Иннокентьевна выпрямилась и сверкнула на Бондаря таким обжигающе-злым взглядом, что тот невольно попятился.
– Сам и передай, я его кликну сейчас.
– Успеется, – сказал Бондарь, отходя в глубь огорода.
– Что, в штаны наложил? И думать забудь! Я своего согласия не дам. А деньги тебе Виталька сегодня возвернет.
– А я не возьму! – отозвался Бондарь, уже едва видный в сумерках. – Назад такие дела не поворачивают.
– Повернешь. Ещё как повернешь! – закричала Иннокентьевна. – Не говори только, что сам покупать надумал. Знаю, какой змей тебе нашептал. А то ты для племяша копейку выделишь! Тебе хоть одна холера поверит, нет?
Прижимая одной рукой к груди банку с молоком, а другой вытирая слезы, Иннокентьевна добралась до баньки, поставила на порог предбанника молоко, сняла с плеча и повесила на гвоздь полотенце – прислушалась. В баньке было тихо, только догорающие в каменке угли потрескивали, да чуть слышно капала вода.
– Вась, а Вась… – позвала она и, не дождавшись ответа, сказала: – Я тут тебе молочка парного принесла… Полотенце еще одно – голову оботрешь. Долго-то не сиди, а то сердце зайдется…
Василий, согнувшись, сидел на полке, весь в крупных каплях пота. Он не отозвался на голос матери ни малейшим движением и, только услышав, что она уходит, еще ниже опустил голову.
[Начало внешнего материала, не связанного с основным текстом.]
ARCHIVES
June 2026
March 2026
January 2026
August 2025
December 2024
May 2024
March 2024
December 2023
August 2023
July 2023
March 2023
Ему отчетливо вспомнилась небольшая неуютная комнатка Красного уголка зоны, где заседала комиссия. Трое офицеров сидели за столом, один на стуле у двери. На столе – груды папок – личные дела заключенных. На стене над головой майора распластал крылья тяжелый чугунный орел. Майор, сидя, зачитывал Указ о награждении:
– За проявленное в ряде оперативных боевых столкновений с противником личное мужество, находчивость, умение качественно ориентироваться в сложной боевой обстановке, выразившиеся в полном уничтожении группы боевиков на территории Усть-Мартановского района, наградить старшего сержанта Боковикова Василия Михайловича высшей наградой России – орденом Герой России.
В связи с Указом об амнистии участников боевых действий вы, Василий Михайлович, освобождаетесь от дальнейшего отбывания наказания. Награда вам будет вручена в военкомате по месту жительства. В решении об освобождении было также учтено заявление пострадавшего и свидетелей, что взаимные враждебные действия с вашей и их стороны были спровоцированы действиями неизвестного, выразившимися в приписываемом вам поджоге зимовья и потоплении двух моторных лодок типа «Кама» и «Обь»…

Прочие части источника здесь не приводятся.